There are also people in my city who have lived here for generations but have only been able to find work that pays a minimum wage and not a living wage. In these cases, their children also have to work as soon as they are old enough to support their family, and the younger ones often care for even younger children while the older members of the family work. They are caught in a cycle of poverty that feels impossible to break out of.
Education is one way people break out of poverty. But it is hard to succeed if you do not have a parent at home to supervise you. Furthermore, an older child who has to care for siblings or work in the community before school, after school and late into the night, is less likely to succeed. Even if a person wants to succeed, they must overcome greater obstacles than a person like me. Even though I didn’t have a lot of extra money growing up, I had what I needed and then some. I also had the opportunity to use my time to do extracurricular activities and outside learning with my family, which contributed to my performance in school.

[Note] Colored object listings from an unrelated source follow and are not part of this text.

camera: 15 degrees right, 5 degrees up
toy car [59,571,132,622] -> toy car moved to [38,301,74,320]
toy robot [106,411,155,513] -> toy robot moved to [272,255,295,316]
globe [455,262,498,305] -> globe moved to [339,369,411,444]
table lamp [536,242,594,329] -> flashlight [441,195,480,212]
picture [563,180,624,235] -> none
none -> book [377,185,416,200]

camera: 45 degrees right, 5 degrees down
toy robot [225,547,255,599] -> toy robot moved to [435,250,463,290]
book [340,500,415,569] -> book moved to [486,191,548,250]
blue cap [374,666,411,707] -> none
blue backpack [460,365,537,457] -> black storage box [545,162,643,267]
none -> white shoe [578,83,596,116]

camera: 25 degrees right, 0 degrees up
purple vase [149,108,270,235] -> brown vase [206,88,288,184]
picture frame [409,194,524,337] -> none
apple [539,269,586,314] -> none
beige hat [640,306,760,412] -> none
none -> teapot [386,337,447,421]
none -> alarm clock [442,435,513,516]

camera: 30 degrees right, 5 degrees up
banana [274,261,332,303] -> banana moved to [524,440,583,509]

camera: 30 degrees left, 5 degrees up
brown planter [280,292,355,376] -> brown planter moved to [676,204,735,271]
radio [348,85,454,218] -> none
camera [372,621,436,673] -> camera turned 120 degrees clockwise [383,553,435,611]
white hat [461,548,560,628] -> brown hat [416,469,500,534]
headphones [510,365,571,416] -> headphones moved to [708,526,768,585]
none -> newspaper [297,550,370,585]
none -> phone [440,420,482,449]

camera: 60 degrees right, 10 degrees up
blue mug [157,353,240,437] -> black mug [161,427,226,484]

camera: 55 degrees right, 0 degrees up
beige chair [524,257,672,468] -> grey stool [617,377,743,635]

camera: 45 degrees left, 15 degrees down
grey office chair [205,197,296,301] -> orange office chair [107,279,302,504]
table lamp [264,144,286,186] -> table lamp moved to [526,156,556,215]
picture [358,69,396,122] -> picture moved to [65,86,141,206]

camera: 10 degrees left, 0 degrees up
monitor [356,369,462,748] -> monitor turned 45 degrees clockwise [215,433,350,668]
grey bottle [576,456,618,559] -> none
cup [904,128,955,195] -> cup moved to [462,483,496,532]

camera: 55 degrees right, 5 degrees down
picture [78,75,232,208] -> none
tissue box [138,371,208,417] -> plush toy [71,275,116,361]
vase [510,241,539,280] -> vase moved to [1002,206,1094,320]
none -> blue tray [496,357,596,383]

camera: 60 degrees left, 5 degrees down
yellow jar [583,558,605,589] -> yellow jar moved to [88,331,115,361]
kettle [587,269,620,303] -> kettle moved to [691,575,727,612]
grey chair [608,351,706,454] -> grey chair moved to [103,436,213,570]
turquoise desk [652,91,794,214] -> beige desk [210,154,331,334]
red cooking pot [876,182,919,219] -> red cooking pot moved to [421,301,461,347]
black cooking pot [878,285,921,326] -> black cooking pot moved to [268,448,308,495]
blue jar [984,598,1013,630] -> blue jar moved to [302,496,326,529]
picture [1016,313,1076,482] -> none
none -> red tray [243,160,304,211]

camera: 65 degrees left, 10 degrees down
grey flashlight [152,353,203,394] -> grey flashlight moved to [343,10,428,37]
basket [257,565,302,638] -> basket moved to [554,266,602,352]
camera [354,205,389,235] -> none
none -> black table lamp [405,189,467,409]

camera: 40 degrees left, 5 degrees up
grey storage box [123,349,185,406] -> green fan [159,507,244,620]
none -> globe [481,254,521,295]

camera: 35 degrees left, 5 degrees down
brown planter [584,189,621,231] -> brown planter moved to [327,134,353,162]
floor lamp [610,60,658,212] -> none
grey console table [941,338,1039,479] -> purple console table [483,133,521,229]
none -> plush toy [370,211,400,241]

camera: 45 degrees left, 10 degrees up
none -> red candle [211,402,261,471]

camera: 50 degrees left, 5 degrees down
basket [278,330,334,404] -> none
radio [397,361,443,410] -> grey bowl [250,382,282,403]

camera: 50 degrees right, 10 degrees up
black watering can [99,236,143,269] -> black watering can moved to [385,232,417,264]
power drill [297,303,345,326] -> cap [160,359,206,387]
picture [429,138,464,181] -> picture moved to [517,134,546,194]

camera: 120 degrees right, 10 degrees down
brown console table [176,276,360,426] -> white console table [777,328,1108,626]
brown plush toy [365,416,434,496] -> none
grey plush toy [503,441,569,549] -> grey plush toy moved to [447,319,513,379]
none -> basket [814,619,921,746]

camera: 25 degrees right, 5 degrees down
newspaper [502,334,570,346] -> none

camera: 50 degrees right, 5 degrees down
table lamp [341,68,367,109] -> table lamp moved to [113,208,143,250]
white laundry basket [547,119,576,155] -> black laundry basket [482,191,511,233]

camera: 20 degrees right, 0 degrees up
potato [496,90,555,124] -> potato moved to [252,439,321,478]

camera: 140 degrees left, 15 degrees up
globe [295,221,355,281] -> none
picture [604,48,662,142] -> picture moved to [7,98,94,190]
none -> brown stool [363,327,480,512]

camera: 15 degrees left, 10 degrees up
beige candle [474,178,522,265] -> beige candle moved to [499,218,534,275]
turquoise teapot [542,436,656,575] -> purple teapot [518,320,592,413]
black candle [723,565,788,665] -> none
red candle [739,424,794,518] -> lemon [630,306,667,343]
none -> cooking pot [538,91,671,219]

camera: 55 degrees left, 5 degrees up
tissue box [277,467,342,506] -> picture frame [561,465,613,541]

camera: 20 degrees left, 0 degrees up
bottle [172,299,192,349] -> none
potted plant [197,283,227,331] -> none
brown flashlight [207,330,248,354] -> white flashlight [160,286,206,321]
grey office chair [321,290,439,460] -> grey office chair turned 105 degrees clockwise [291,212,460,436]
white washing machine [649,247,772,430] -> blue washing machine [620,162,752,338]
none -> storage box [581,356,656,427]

In the U.S. according to a study by the children’s defense fund, in 2021, at least 1 in 5 Black children were poor in 42 states and the District of Columbia; Hispanic children, in 36 states; and American Indian/Alaska Native children, in 29 states. Not one state had a white child poverty rate above 20%.
When I listen to the story of the parable in the vineyard and compare it to the stories of poverty in our own culture today, it helps me understand why I didn’t get those scholarships in high school. More importantly, it teaches me to love with the compassion of Christ. The workers in the morning were paid “what is right.” Perhaps the landowner recognized the plight of the later workers and wanted to give them equal opportunity. To do so required him to pay more than what was the appropriate hourly wage. But what a gift to receive what you need when you otherwise would not!
God’s sense of justice and fairness does not always look just or fair to us because we are often unable to see with the same compassion, generosity and understanding. Thank goodness we believe in a God that looks past that and gives what is “right” to all people.
- What were your first reactions when you heard the story of the workers in the vineyard? What did you feel in your gut or your heart?
- Did those feelings or reactions change after comparing the story to the ways that we live today?
- What does this story inspire you to see differently or to learn about in order to show the kind of justice and equity that God shows?
Watch the following video about the disparity in equity that still exists today in our culture. What would the members of your group do in response to the leader’s questions? Talk about what it would feel like to step forward or stand still.
Compassionate God, help us to look around and find ways to be compassionate. Teach us that we should only look at what’s in another person’s bowl to make sure they have enough, and not just to see if the distribution is fair or equal. Teach us to see the best in our neighbor, to recognize when things are unjust, and to work for sharing your grace and abundance with others. Finally, God, may we rejoice and celebrate the gift of your boundless grace, which you bestow in gracious and loving measure to all people, saint and sinner.